Attraverso un modello integrato di presa in carico personalizzata, il progetto sperimenta nuovi strumenti – come l’agenda condivisa – e figure professionali – come il case manager – per rafforzare l’aderenza terapeutica, promuovere la retention in care anche nell’ottica di favorire, ove funzionale e con modalità innovative, l’equità di accesso ai trattamenti long-acting.
La collaborazione strutturata tra centri clinici, enti del terzo settore e servizi territoriali rappresenta il fulcro operativo dell’intervento, che si sviluppa in partnership con le città di Bergamo e Ancona, entrambi Fast Track – City, impegnate nella valorizzazione di competenze multidisciplinari e complementari.
Obiettivi
- Garantire un accompagnamento personalizzato e continuativo dalla diagnosi alla stabilizzazione del trattamento promuovendo un approccio integrato e personalizzato per l’emersione precoce dell’HIV, epatiti e sifilide e la cura delle persone vulnerabili che superi le barriere di accesso ai servizi sanitari, anche promuovendo l’utilizzo delle terapie long acting nei contesti a maggiore vulnerabilità.

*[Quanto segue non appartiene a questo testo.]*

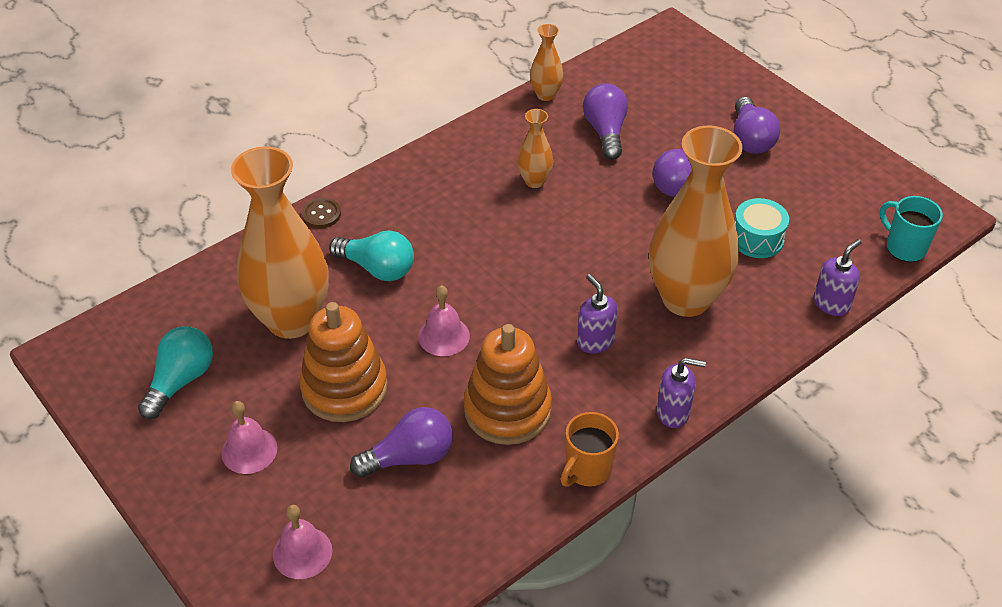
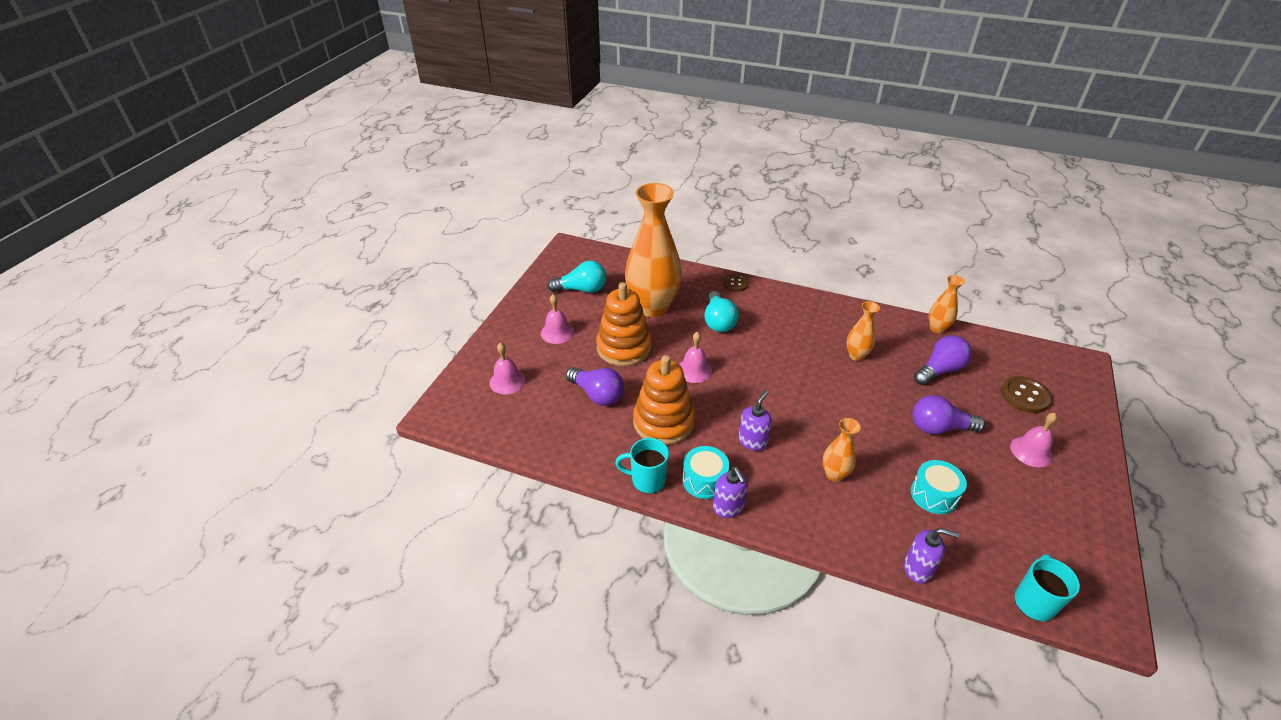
camera: 60 degrees right, 5 degrees down
orange mug [561,412,619,487] -> turquoise mug [615,438,669,494]
orange vase [649,126,743,317] -> orange vase [822,418,861,482], size x0.45
purple light bulb [734,97,780,154] -> pink bell [1010,413,1057,467]
none -> turquoise drum [683,446,729,499]
none -> brown button [1001,376,1052,413]

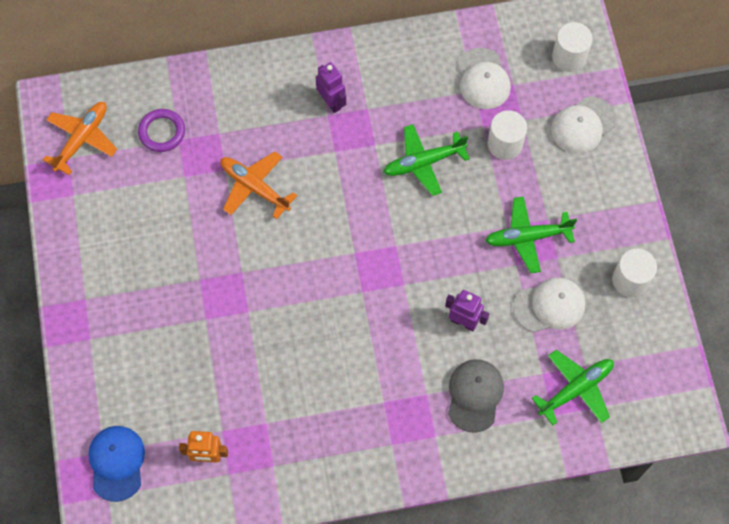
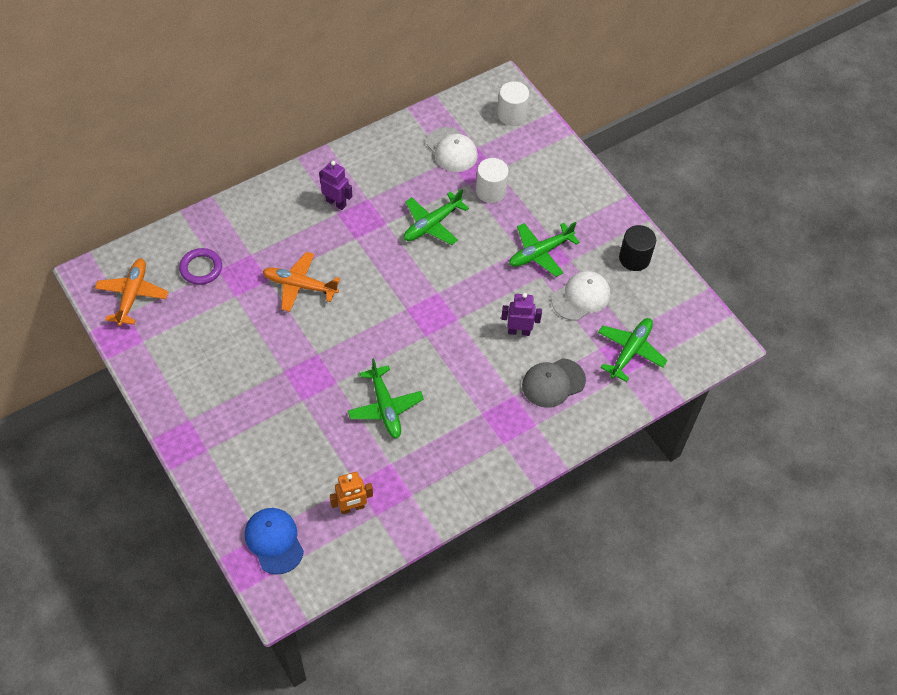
camera: 25 degrees left, 10 degrees down
grey cap [448,359,504,433] -> grey cap turned 105 degrees counterclockwise [522,358,586,408]
white cap [551,97,616,154] -> none
white cylinder [612,248,657,297] -> black cylinder [619,225,656,271]
none -> green plane [348,358,424,439]

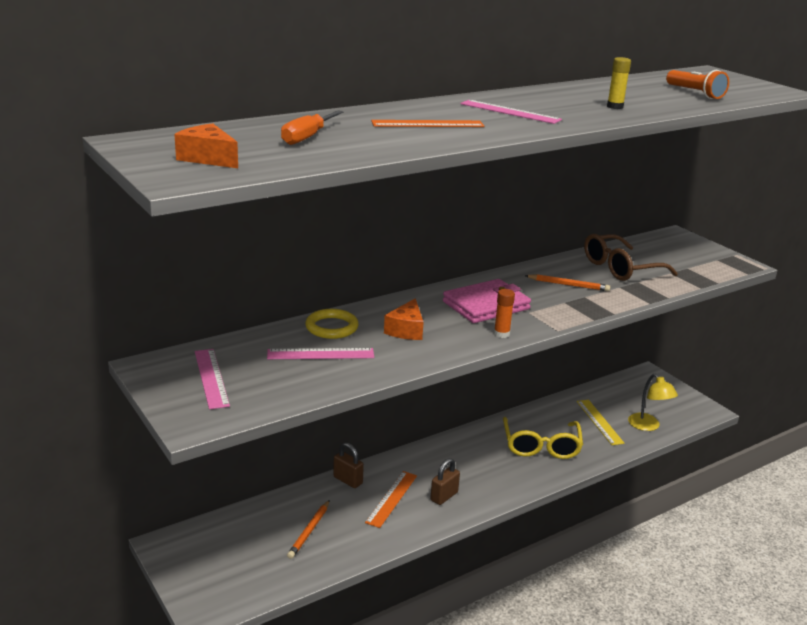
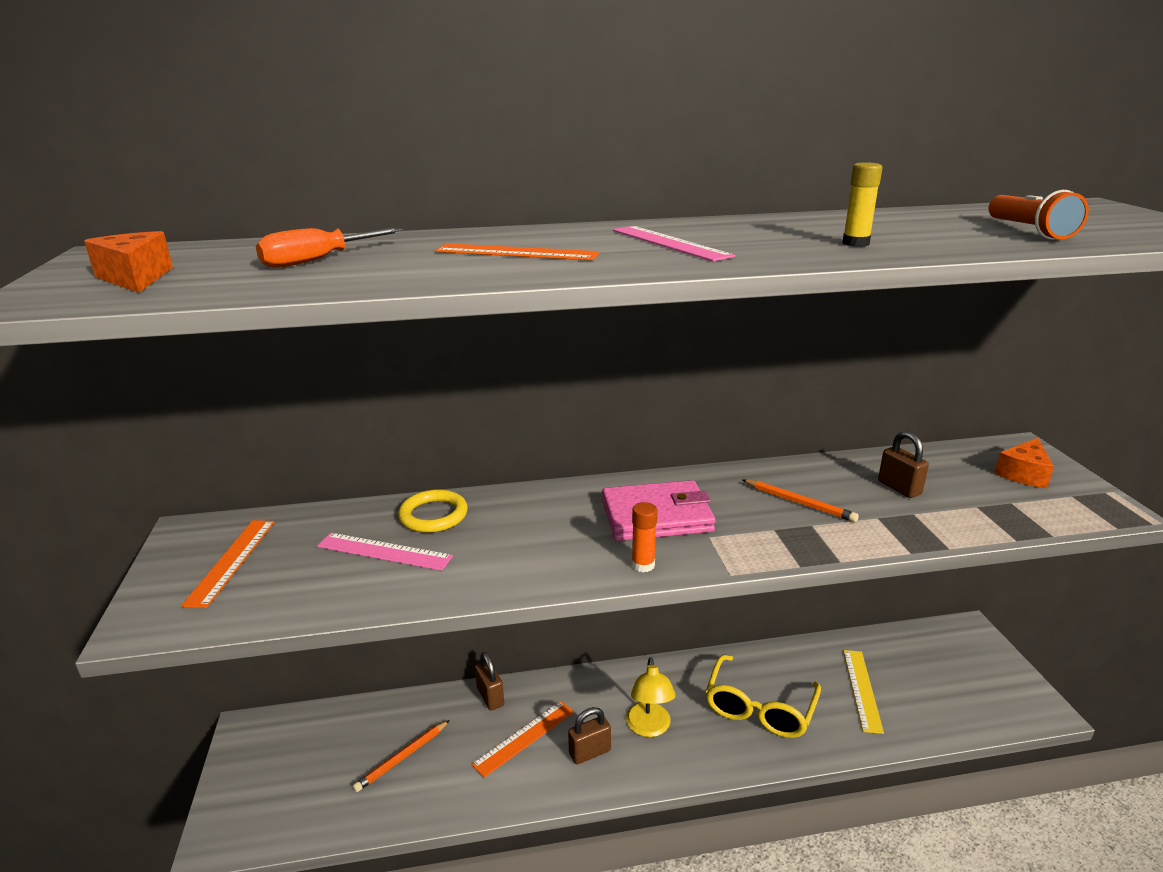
camera: 25 degrees right, 0 degrees up
pink ruler [195,349,230,409] -> orange ruler [181,520,275,608]
orange cheese [384,298,424,340] -> orange cheese moved to [994,438,1054,488]
brown glasses [584,234,678,281] -> brown padlock [878,431,929,498]
yellow lamp [628,374,678,431] -> yellow lamp moved to [626,657,676,737]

- Incrementare la capacità diagnostica sul territorio per ridurre il numero delle diagnosi tardive
- Facilitare l’accesso rapido e/o il recupero alla cura attraverso la rimozione di ostacoli strutturali, culturali e organizzativi
- Promuovere percorsi di accompagnamento individualizzati per migliorare l’aderenza e la qualità della vita anche attraverso l’utilizzo delle long acting care
- Attivare reti territoriali che includano enti pubblici, privato sociale e volontariato
Il progetto è finanziato da un bando di ViiV Healthcare, la durata prevista è di 12 mesi, dal 25/09/2025 al 24/09/2026.